Sunday, June 29, 2008

Mongolia - what a start

Well, the first 36 hours in Mongolia have proved somewhat eventful.

First I was a victim of the airport taxi scam, an unfortunate thing that as a non Mongolian speaker, you are really stuck with. First a man followed me around the airport while I was trying to find the bank and change my money. I eventually told him to back off as I wanted to take the official taxi. Having been in Asia a while, I know that there are many illegal ones prowling the airports.

Problem 1 - I already knew that there was no official taxis (sometimes Lonely Planet is good ($5 they said) and I have been here before anyway). So any car acts as a taxi. They told me 30,000 Mong things, (about $25). I tried to bargain to 20,000 but got the same boring lecture they sprout all over the world about fuel prices. Still I knew $25 was excessive. I got in the car none too happy. On the 20 minute journey I decided that I was not going to pay 30,000, so when the driver showed me 30,000 in his phone, I gave him 20,000(a bit over $17) and grabbed my bags. He held out his hand wanting more, I gave him the filthest look I could muster (not hard after 4 hours sleep and a few hours on a plane) shook my head and left. He didn't argue, why would he? He already got twice the going rate. I later asked our tour company who told me I should have paid 10,000.

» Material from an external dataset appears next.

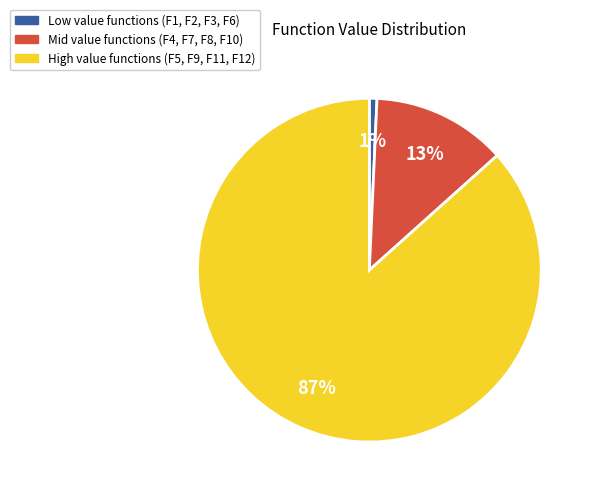

Is there a majority slice in this chart?

Yes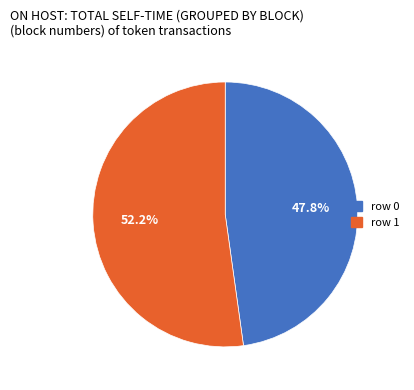

To the nearest percent, what is the difference between the row 1 and row 0 slice percentages?

4%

After I got some sleep, the next day I headed off to meet the tour operator. Nice people, they invited me to an opening party for a new cafe that they have called Amsterdam cafe. The owners are Dutch eh! So I trotted off to the party, it was officially opened by the Queen of the Netherlands (OK so I just googled her and found out that I was duped - I thought she looked a bit young) then I ate their food and drank their wine and left.

On the way home, I caught a man with his hand in my backpack, helping himself to my calculator. I don't know what made me turn and catch him as I didn't hear anything. So I got the calculator back and then chased him down the street yelling a few unlady like words at him. If I caught him I would have made him sorry. Lucky I had just moved my phone to my pocket. I saw him again today, and felt like giving him a good thumping, but this time watched my bag very closely.

Today I went sightseeing. Ulan Bataar is quite modern, about 4 new big glass buildings are under construction and the whole Russian feel that was here last time has gone. There are many pubs, western style food places and internet around. The shops are funny though, they look like someones house and the little market near our hotel looks like a toilet block in the middle of the carpark. I only went in there cause I saw people coming out with what looked like groceries.

30 June - heading off into the wilds of Mongolia, will be back in UB on time for the Nadaam Festival.